Assume a DataFrame as shown here.
>>> df.show()
+--------+--------+-----+ |feature1|feature2|label| +--------+--------+-----+ | 3.0| 10.1| 1| | 2.0| 1.1| 0| | 1.0| 0.1| 1| +--------+--------+-----+
The following examples show the difference between PySpark OneHotEncoder function and teradatamlspk OneHotEncoder function.
PySpark
>>> from pyspark.ml.feature import OneHotEncoder
>>> scaler = OneHotEncoder(inputCol="label", outputCol="output")
>>> scaled_df = scaler.fit(df).transform(df)
>>> scaled_df.show()
+--------+--------+-----+-------------+ |feature1|feature2|label| output| +--------+--------+-----+-------------+ | 1.0| 0.1| 1| (1,[],[])| | 2.0| 1.1| 0|(1,[0],[1.0])| | 3.0| 10.1| 1| (1,[],[])| +--------+--------+-----+-------------+
teradatamlspk
teradatamlspk OneHotEncoder function only accepts column as string type as inputCols. So you change it to string type before using OneHotEncoder.

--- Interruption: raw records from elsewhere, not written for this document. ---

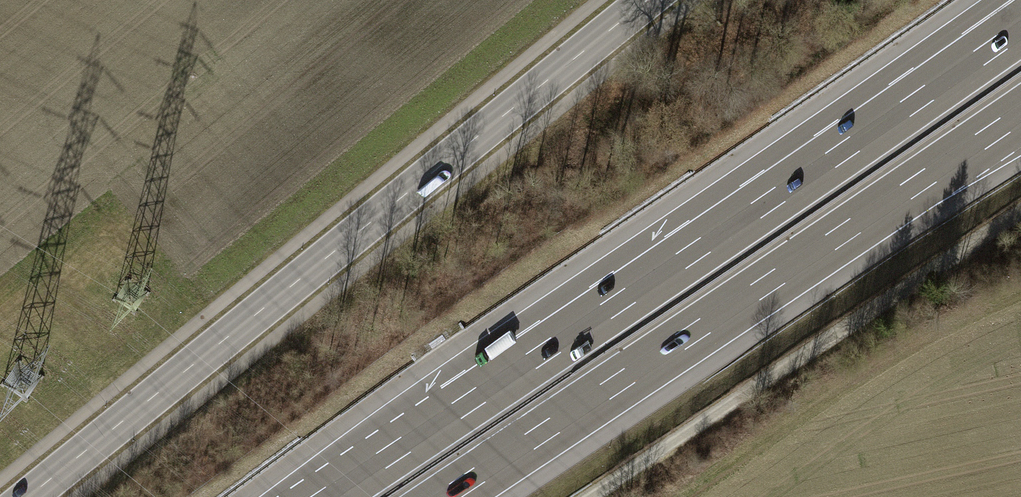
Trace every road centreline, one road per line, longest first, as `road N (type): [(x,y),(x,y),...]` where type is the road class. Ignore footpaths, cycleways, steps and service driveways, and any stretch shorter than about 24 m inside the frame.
road 1 (primary): [(28,496),(647,0)]
road 2 (motorway): [(978,58),(325,496)]
road 3 (motorway): [(448,496),(1020,115)]
road 4 (track): [(584,496),(1020,212)]

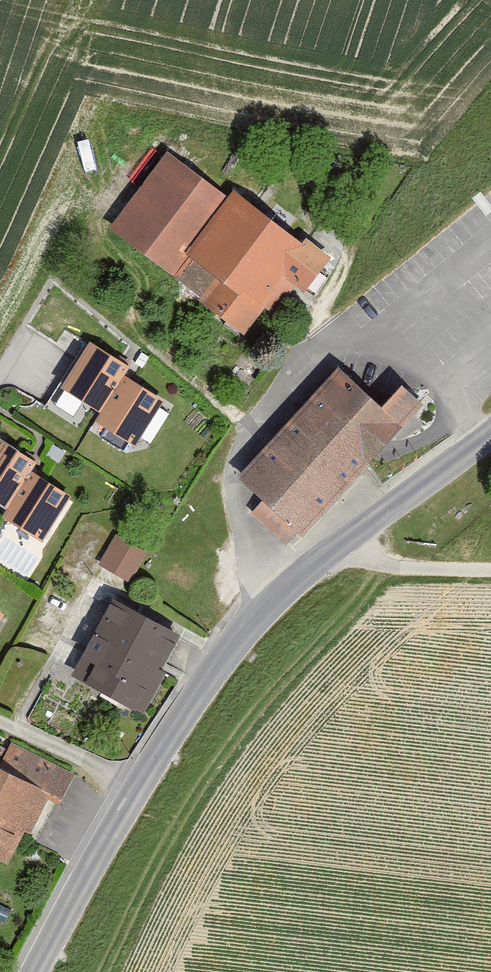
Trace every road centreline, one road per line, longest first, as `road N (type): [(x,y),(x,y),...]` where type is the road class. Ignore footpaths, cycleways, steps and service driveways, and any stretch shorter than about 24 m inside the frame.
road 1 (tertiary): [(34,971),(131,789),(217,663),(312,568),(490,441)]
road 2 (track): [(332,552),(404,569),(490,572)]

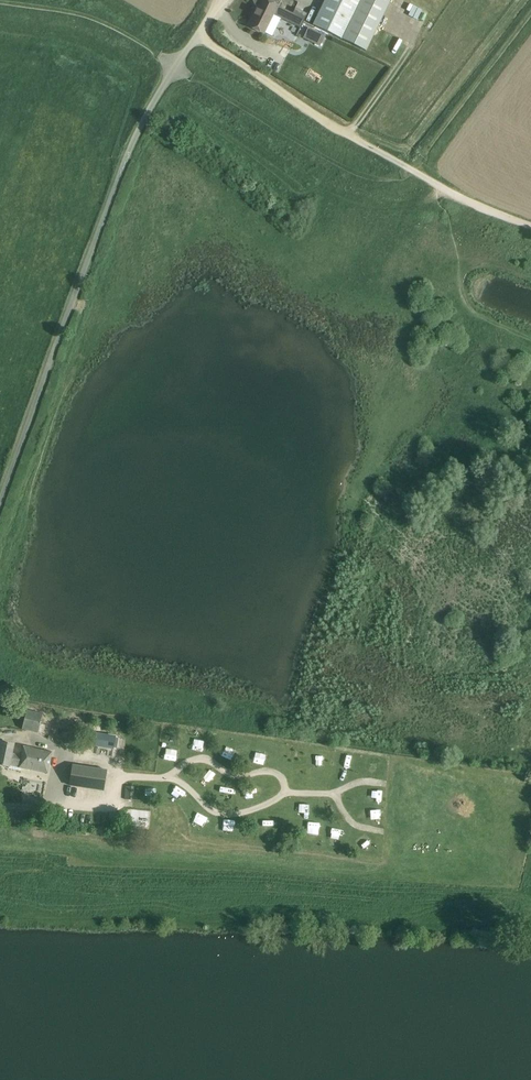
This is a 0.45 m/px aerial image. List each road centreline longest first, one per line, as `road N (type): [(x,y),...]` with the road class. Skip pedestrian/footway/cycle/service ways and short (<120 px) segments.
road 1 (unclassified): [(0,499),(135,140),(201,35)]
road 2 (track): [(530,226),(333,125),(201,35)]
road 3 (track): [(0,3),(96,17),(139,38),(172,76)]

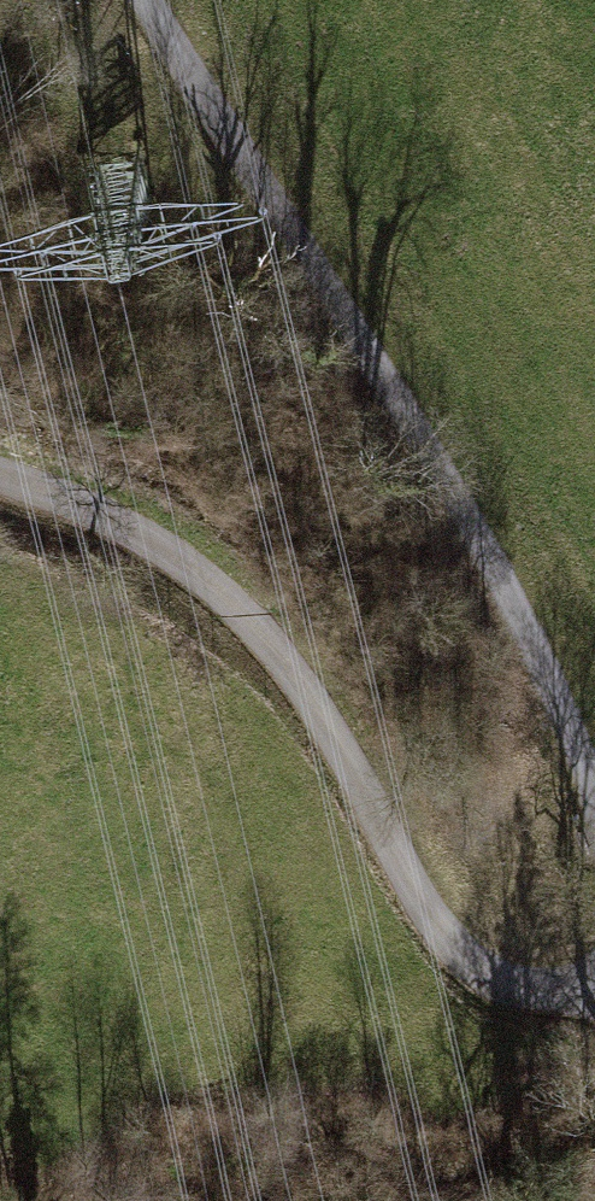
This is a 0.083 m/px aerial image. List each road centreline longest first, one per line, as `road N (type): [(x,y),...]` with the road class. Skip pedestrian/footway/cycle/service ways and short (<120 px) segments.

>>> from teradatamlspk.sql.types import VarcharType
>>> df = df.withColumn('label', df.label.cast(VarcharType(20)))
>>> from teradatamlspk.ml.feature import OneHotEncoder
>>> scaler = OneHotEncoder(inputCol='label', outputCol="output")
>>> scaled_df = scaler.fit(df).transform(df)
>>> scaled_df.show()
+--------+--------+-----+-------------+ |feature1|feature2|label| output| +--------+--------+-----+-------------+ | 1.0| 0.1| 1| (1,[],[])| | 2.0| 1.1| 0|(1,[0],[1.0])| | 3.0| 10.1| 1| (1,[],[])| +--------+--------+-----+-------------+
The differences
- PySpark returns a Vector but teradatamlspk does not return a Vector.
- teradatamlspk only supports columns as string type as inputCols.
- Column names for PySpark OneHotEncoder transform method follows argument outputCol.
However, teradatamlspk OneHotEncoder transform method returns output columns with values 0 and 1 depending on categorySizes.